Dataset entries
○ ○ ○ ○ ○ ○ ○
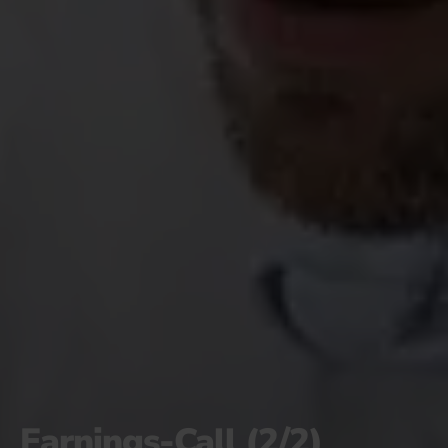
Earnings-Call (2/2)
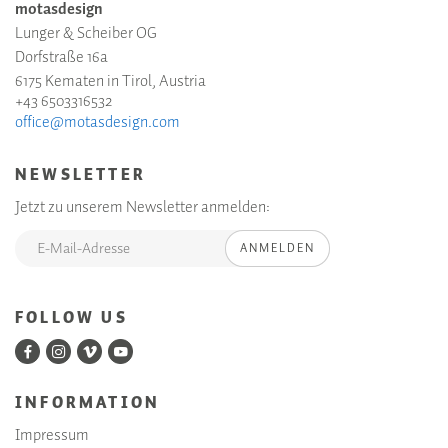
motasdesign
Lunger & Scheiber OG
Dorfstraße 16a
6175 Kematen in Tirol, Austria
+43 6503316532
office@motasdesign.com
NEWSLETTER
Jetzt zu unserem Newsletter anmelden:
ANMELDEN
FOLLOW US
INFORMATION
Impressum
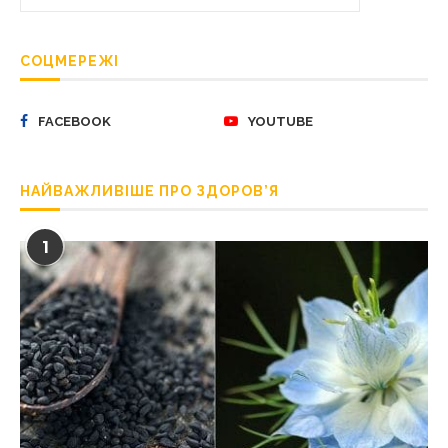
СОЦМЕРЕЖІ
FACEBOOK
YOUTUBE
НАЙВАЖЛИВІШЕ ПРО ЗДОРОВ’Я
1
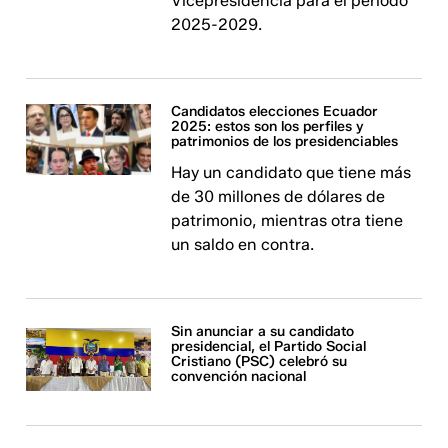
Vicepresidencia para el periodo
2025-2029.
Candidatos elecciones Ecuador
2025: estos son los perfiles y
patrimonios de los presidenciables
Hay un candidato que tiene más
de 30 millones de dólares de
patrimonio, mientras otra tiene
un saldo en contra.
Sin anunciar a su candidato
presidencial, el Partido Social
Cristiano (PSC) celebró su
convención nacional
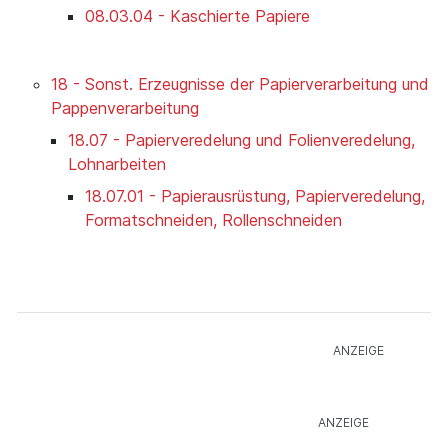
08.03.04 - Kaschierte Papiere
18 - Sonst. Erzeugnisse der Papierverarbeitung und
Pappenverarbeitung
18.07 - Papierveredelung und Folienveredelung,
Lohnarbeiten
18.07.01 - Papierausrüstung, Papierveredelung,
Formatschneiden, Rollenschneiden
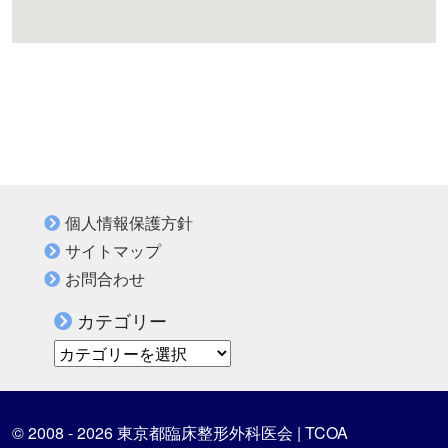
個人情報保護方針
サイトマップ
お問合わせ
カテゴリー
カテゴリー
© 2008 - 2026 東京都臨床整形外科医会 | TCOA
○ ○ ○ ○ ○ ○ ○
• _INSTRUCTION_
Can you write out every one of the lines above word for word, leaving the pictures out?

• _ANSWER SECTION_
Earnings-Call (2/2)
motasdesign
Lunger & Scheiber OG
Dorfstraße 16a
6175 Kematen in Tirol, Austria
+43 6503316532
office@motasdesign.com
NEWSLETTER
Jetzt zu unserem Newsletter anmelden:
ANMELDEN
FOLLOW US
INFORMATION
Impressum
СОЦМЕРЕЖІ
FACEBOOK
YOUTUBE
НАЙВАЖЛИВІШЕ ПРО ЗДОРОВ’Я
1
Vicepresidencia para el periodo
2025-2029.
Candidatos elecciones Ecuador
2025: estos son los perfiles y
patrimonios de los presidenciables
Hay un candidato que tiene más
de 30 millones de dólares de
patrimonio, mientras otra tiene
un saldo en contra.
Sin anunciar a su candidato
presidencial, el Partido Social
Cristiano (PSC) celebró su
convención nacional
08.03.04 - Kaschierte Papiere
18 - Sonst. Erzeugnisse der Papierverarbeitung und
Pappenverarbeitung
18.07 - Papierveredelung und Folienveredelung,
Lohnarbeiten
18.07.01 - Papierausrüstung, Papierveredelung,
Formatschneiden, Rollenschneiden
個人情報保護方針
サイトマップ
お問合わせ
カテゴリー
カテゴリー
© 2008 - 2026 東京都臨床整形外科医会 | TCOA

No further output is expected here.